Le prix politique du triple A

Par froche@latribune.fr  |   |  308  mots
Copyright Reuters
Par François Roche, conseiller éditorial à La Tribune.

L'hypothèse de la perte du triple A par la France a pris corps hier, avec les commentaires de Moody's. On admirera au passage la constance des agences de notation sourdes aux critiques et aux admonestations, d'où qu'elles viennent. C'est le signe d'une belle assurance et d'un sentiment d'impunité garanti. Ce qui est remarquable c'est aussi la puissance de leurs prévisions autoréalisatrices : leurs avertissements sur les notes souveraines contribuent à renchérir le coût des emprunts des États, les exposant donc à un risque de récession accru et par conséquent à de nouvelles dégradations...

En réalité, la perte du triple A par la France est d'abord une affaire politique, puisque c'est aussi le métier des agences que de porter un jugement sur la gestion des chefs d'Etat et de gouvernement. Mais le contexte dans lequel une telle décision serait prise par Moody's en atténuerait paradoxalement la portée. Plus aucune signature de la zone euro ne semble désormais sûre, y compris celle de l'Allemagne, dont la Bundesbank note que sa dette a augmenté de plus 500 milliards d'euros depuis 2005, ce qui n'est pas précisément un signe de gestion orthodoxe des finances publiques.

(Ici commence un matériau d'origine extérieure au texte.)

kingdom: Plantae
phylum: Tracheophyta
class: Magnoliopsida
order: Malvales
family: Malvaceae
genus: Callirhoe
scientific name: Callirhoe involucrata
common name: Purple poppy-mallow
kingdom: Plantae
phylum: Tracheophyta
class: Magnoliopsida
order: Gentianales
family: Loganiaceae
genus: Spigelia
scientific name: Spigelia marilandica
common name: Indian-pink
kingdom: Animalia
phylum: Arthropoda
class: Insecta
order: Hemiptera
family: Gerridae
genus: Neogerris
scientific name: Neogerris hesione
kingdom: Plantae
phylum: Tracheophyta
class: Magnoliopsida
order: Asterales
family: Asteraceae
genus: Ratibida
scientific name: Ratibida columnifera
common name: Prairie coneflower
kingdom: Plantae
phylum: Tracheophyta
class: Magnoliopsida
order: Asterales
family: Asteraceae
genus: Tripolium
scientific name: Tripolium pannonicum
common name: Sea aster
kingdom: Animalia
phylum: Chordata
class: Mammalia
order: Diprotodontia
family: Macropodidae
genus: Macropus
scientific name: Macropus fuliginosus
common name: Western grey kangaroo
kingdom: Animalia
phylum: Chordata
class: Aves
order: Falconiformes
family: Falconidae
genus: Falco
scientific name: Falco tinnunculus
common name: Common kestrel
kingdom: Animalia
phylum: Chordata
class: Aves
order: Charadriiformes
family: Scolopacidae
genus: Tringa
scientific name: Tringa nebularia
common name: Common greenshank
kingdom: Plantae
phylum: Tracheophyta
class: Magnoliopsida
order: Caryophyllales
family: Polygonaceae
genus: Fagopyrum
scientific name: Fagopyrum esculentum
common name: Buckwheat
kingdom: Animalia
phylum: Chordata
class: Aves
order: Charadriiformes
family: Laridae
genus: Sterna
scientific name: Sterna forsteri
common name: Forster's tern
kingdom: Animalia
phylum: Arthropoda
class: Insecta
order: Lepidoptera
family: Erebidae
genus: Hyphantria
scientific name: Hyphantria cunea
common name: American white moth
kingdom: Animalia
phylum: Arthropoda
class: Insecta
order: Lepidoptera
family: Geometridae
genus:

Tant qu'une solution crédible à la crise des dettes souveraines n'aura pas été acceptée par les pays de la zone euro, la défiance des investisseurs ne cessera pas. Nous sommes aujourd'hui face à deux grands types de solution : la mutualisation organisée (élargissement des compétences de la BCE et/ou création d'euro-obligations) ou une réforme des institutions européennes, basée sur des disciplines budgétaires accrues. C'est autour de cette alternative que va désormais s'organiser la négociation franco-allemande sur l'avenir de l'Europe. La perte du triple A français devrait peser lourdement en faveur des thèses de Berlin.